Your goal: Write out the entries below exactly as they stand. Skip every image.

Records shown:
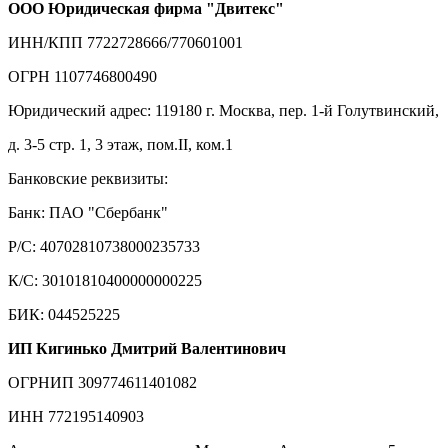
ООО Юридическая фирма "Двитекс"
ИНН/КПП 7722728666/770601001
ОГРН 1107746800490
Юридический адрес: 119180 г. Москва, пер. 1-й Голутвинский,
д. 3-5 стр. 1, 3 этаж, пом.II, ком.1
Банковские реквизиты:
Банк: ПАО "Сбербанк"
Р/С: 40702810738000235733
К/С: 30101810400000000225
БИК: 044525225
ИП Кигинько Дмитрий Валентинович
ОГРНИП 309774611401082
ИНН 772195140903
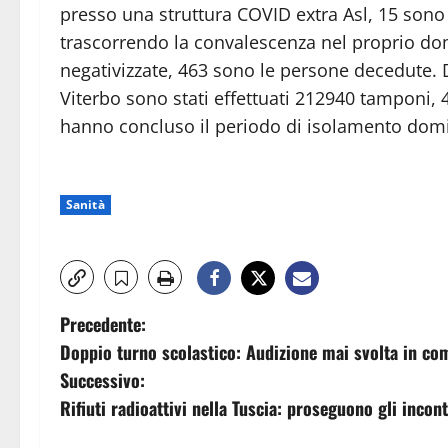
presso una struttura COVID extra Asl, 15 sono 
trascorrendo la convalescenza nel proprio dom
negativizzate, 463 sono le persone decedute. D
Viterbo sono stati effettuati 212940 tamponi, 4
hanno concluso il periodo di isolamento domic
Sanità
N
Precedente:
Doppio turno scolastico: Audizione mai svolta in co
a
Successivo:
v
Rifiuti radioattivi nella Tuscia: proseguono gli incont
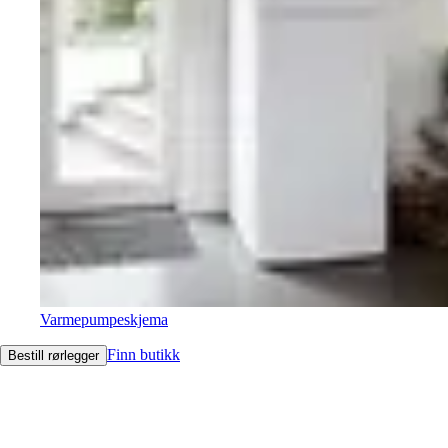
Varmepumpeskjema
Finn butikk
Bestill rørlegger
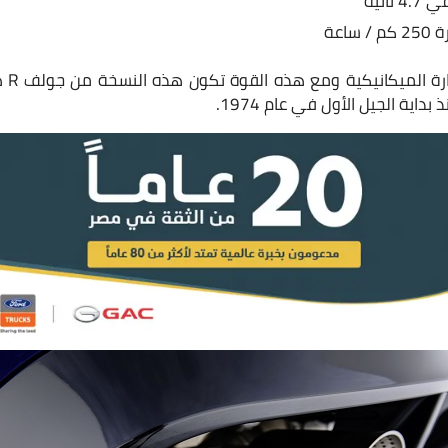
اعة
هذه ه
اية الجيل الأول في عام 1974.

Task solution:
ООО Юридическая фирма "Двитекс"
ИНН/КПП 7722728666/770601001
ОГРН 1107746800490
Юридический адрес: 119180 г. Москва, пер. 1-й Голутвинский,
д. 3-5 стр. 1, 3 этаж, пом.II, ком.1
Банковские реквизиты:
Банк: ПАО "Сбербанк"
Р/С: 40702810738000235733
К/С: 30101810400000000225
БИК: 044525225
ИП Кигинько Дмитрий Валентинович
ОГРНИП 309774611401082
ИНН 772195140903
presso una struttura COVID extra Asl, 15 sono 
trascorrendo la convalescenza nel proprio dom
negativizzate, 463 sono le persone decedute. D
Viterbo sono stati effettuati 212940 tamponi, 4
hanno concluso il periodo di isolamento domic
Sanità
N
Precedente:
Doppio turno scolastico: Audizione mai svolta in co
a
Successivo:
v
Rifiuti radioattivi nella Tuscia: proseguono gli incont
Varmepumpeskjema
Finn butikk
Bestill rørlegger
اعة
هذه ه
اية الجيل الأول في عام 1974.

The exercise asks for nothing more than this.